An anonymous reader quotes a report from MIT Technology Review: Satellite operator DigitalGlobe is teaming up with Amazon, the venture arm of the CIA, and NVIDIA to make computers watch the Earth from above and automatically map our roads, buildings, and piles of trash. MIT Technology Review reports: "In a joint project, DigitalGlobe today released satellite imagery depicting the whole of Rio de Janeiro to a resolution of 50 centimeters. The outlines of 200,000 buildings inside the city's roughly 1,900 square kilometers have been manually marked on the photos. The SpaceNet data set, as it is called, is intended to spark efforts to train machine-learning algorithms to interpret high-resolution satellite photos by themselves. DigitalGlobe says the SpaceNet data set should eventually include high-resolution images of half a million square kilometers of Earth, and that it will add annotations beyond just buildings. DigitalGlobe's data is much more detailed than publicly available satellite data such as NASA's, which typically has a resolution of tens of meters. Amazon will make the SpaceNet data available via its cloud computing service. Nvidia will provide tools to help machine-learning researchers train and test algorithms on the data, and CosmiQ Works, a division of the CIA's venture arm In-Q-Tel focused on space, is also supporting the project." "We need to develop new algorithms for this data," says senior vice president at DigitalGlobe, Tony Frazier. He goes on to say that health and aid programs are to benefit from software that is able to map roads, bridges and various other infrastructure. The CEO of Descartes Labs, Mark Johnson, a "startup that predicts crop yields from public satellite images," says the data that is collected "should be welcome to startups and researchers," according to MIT Technology Review. "Potential applications could include estimated economic output from activity in urban areas, or guiding city governments on how to improve services such as trash collections, he says."

2 of 60 comments (clear)

  1. These are decades old computer vision projects by perpenso · · Score: 4, Informative

    These are decades old computer vision projects. Look through the computer vision literature going as far back as the 1980s. There are two categories that represent a large percentage of the published papers. (1) Detecting man made objects (roads, buildings, ships, vehicles, etc) from aerial and satellite imagery. (2) Detecting anomalous objects (things that don't belong there) in medical imagery.

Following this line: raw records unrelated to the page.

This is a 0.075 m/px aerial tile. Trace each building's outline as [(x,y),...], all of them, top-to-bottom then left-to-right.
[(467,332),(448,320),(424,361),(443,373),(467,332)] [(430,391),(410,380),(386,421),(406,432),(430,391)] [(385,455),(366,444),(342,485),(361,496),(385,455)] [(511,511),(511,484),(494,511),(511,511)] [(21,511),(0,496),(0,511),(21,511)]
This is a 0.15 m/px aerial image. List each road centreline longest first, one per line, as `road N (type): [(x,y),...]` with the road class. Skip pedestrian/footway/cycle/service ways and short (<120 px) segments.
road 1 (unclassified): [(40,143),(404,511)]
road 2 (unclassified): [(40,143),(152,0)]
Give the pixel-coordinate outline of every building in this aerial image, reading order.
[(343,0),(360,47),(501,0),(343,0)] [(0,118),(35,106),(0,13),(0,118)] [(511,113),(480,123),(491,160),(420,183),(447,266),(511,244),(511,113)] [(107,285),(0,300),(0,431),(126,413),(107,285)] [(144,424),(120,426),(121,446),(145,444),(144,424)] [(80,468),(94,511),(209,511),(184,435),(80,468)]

    Computers watching the earth is very old news. What is changing is that the objects being detected and described in near real-time are getting more and more complex.

    1. Re:These are decades old computer vision projects by Beezlebub33 · · Score: 4, Informative

      The big change here is that they are releasing marked-up data sets. That makes all the difference. A good chunk of the progress in computer vision (along with better algorithms and processing power / gpus) has been the availability of good data sets, such as ImageNet.

      Machine learning algorithms, and deep learning algorithms in particular, require a lot of labeled training data. That has been largely missing from satellite imagery, for two reasons. First, nobody wanted to give up the data itself. Second, nobody wanted to go through the pain of marking up the data (by hand). This means that people that went through the bother of getting the data and labeling it (meaning large defense contractors primarily) have had a lock on wide area search, finding ships at sea, etc.